Недостаточно еще того, что он не доставил мне ни малейшего удовольствия, удалил людей, которые могли бы быть мне равными, не обращал внимания на все мои намеки и даже просьбы, касающиеся ничтожного любительского спектакля. Это недостаточно! После трех месяцев ласки, внимания, интереса, который я доставляла, любезности я встречаю… сильное сопротивление тому, чтобы я ехала в этот противный концерт. И это еще не все: вышла история с моим туалетом. Требовали, чтобы я надела шерстяное платье, костюм для гулянья. Как это все мелко и недостойно разумных существ!

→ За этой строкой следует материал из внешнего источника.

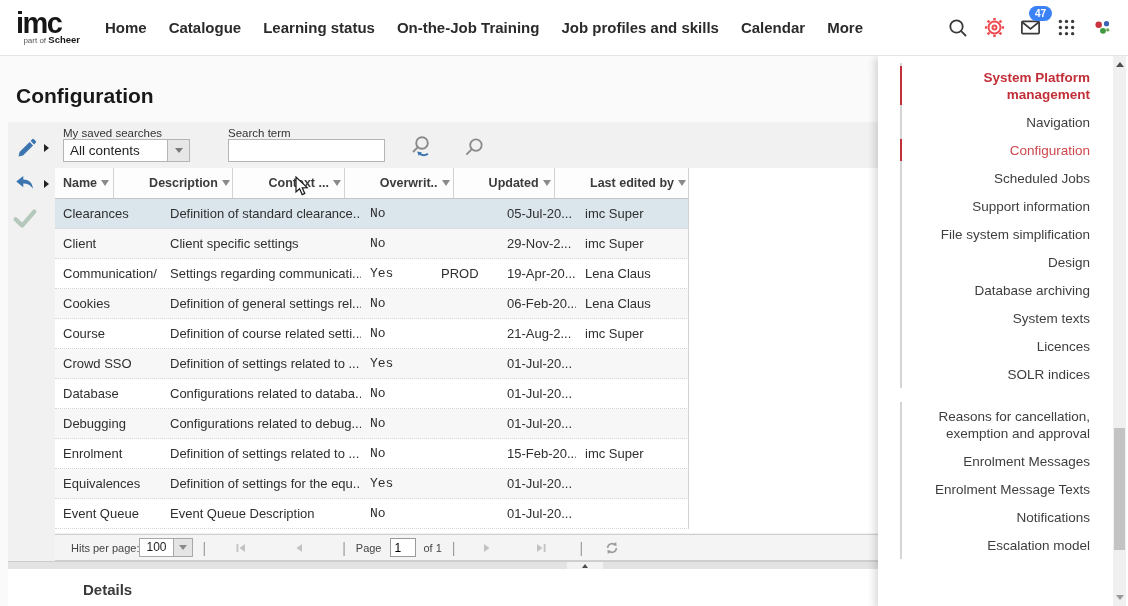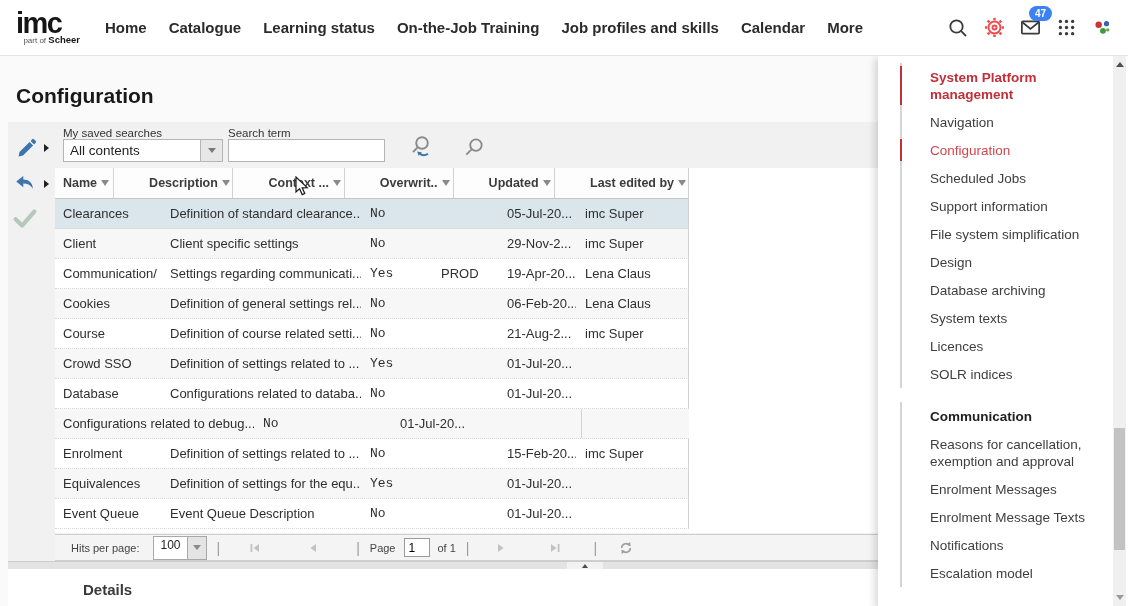"System Platform management" .menu-item { text-align: none -> right }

Да и мне вовсе не нужен был отец. Со мной были тетя Надя и дядя Александр, Поль и Паша, которого я увезла из каприза и к моему же великому неудовольствию.
Отец нашел меня слишком красивой, и это вызвало новую историю: он боялся, что я буду слишком отличаться от полтавских дам, и умолял меня на этот раз одеться иначе, – он, который просил меня одеться таким образом в Харькове. Последствием этого были пара митенок, разорванных в клочки, злобные глаза, невыносимое настроение духа и… никакой перемены в туалете.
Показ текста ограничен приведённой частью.